The news van she had run from pulled into the lot and headed for the lone park ranger. And then there’ll be the press, she thought. Nell escaped to the RV and headed out.

Nell was parked at Leatherwood near two groups of day campers with rowdy preschoolers, and bored high schoolers and the lone support vehicle to arrive so far, a beat-up pickup truck. The truck bed contained extra paddles, rescue ropes, and a rescue stretcher, the kind shaped like a canoe, with flex security straps and tie-offs for hauling a wounded victim up a steep hill. An old man was sleeping in the cab, his head tilted back, mouth hanging open, hogwashers and a threadbare white T-shirt the only parts of him visible.

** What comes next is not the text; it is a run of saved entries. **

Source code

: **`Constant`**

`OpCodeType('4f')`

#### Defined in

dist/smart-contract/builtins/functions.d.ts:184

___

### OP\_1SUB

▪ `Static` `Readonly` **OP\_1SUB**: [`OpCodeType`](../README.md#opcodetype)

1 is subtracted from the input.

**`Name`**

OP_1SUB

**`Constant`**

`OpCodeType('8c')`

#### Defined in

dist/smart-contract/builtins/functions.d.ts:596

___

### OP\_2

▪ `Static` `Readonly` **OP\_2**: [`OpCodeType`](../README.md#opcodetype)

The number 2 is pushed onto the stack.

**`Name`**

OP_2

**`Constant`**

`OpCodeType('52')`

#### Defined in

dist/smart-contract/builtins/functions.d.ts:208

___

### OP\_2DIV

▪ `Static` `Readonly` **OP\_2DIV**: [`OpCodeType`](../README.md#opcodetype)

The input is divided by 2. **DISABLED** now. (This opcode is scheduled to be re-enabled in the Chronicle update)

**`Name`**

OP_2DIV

She turned to the water. The river was still high, rushing over the low bridge kept open by the park rangers to show campers and tourists where the original Leatherwood Ford used by colonists and by the Indians before them was. Cars and trucks no longer used the low bridge, not since the construction of a steel and concrete bridge. The newer bridge was normally some twenty-five feet above the river flow, but the distance was less today, with fresh, dark high-water marks two feet higher.

The storm that had turned the river into a raging torrent had come out of nowhere. In forty-eight hours the high water would all be gone. But for now, it was a foamy blur in her tears. Nell wanted to be out there with them, on the water, helping with the SAR, but she knew that with her head pounding and her vision not quite steady, she would become a liability to the water team. It was the first time since she was sixteen that she hadn’t been on the water during an S and R.

She sat at the small dining table, staring across at the seat Joe should have occupied. Like most married couples, they had each chosen a seat and stayed in it for meals. Joe sat with his back to the driver’s seat. Nell faced him. Now his seat was empty, but there was evidence of Joe everywhere. His map of the river was unfolded on the dinette seat, next to his beat-up copy of Southeastern White Water, the out-of-print kayakers’ bible. His second-best sunglasses were open on the dash, but had slid into the angle between windshield and dash. She hadn’t noticed them when she drove to the put-in.